→ **EXERCISE DETAILS**:
Set down exactly the first line of the entries and every line after it, through the line with "Pew Charitable Trusts".
SUPPLIED RECORDS below:
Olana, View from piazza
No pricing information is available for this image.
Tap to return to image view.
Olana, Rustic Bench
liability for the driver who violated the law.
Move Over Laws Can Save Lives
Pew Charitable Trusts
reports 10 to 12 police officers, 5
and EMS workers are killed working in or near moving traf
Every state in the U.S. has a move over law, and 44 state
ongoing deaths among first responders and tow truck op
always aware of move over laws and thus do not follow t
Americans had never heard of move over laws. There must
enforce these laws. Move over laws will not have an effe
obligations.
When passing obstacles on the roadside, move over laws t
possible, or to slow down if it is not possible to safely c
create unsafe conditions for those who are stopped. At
End of SUPPLIED RECORDS.
→ **EXERCISE RESULT**:
Olana, View from piazza
No pricing information is available for this image.
Tap to return to image view.
Olana, Rustic Bench
liability for the driver who violated the law.
Move Over Laws Can Save Lives
Pew Charitable Trusts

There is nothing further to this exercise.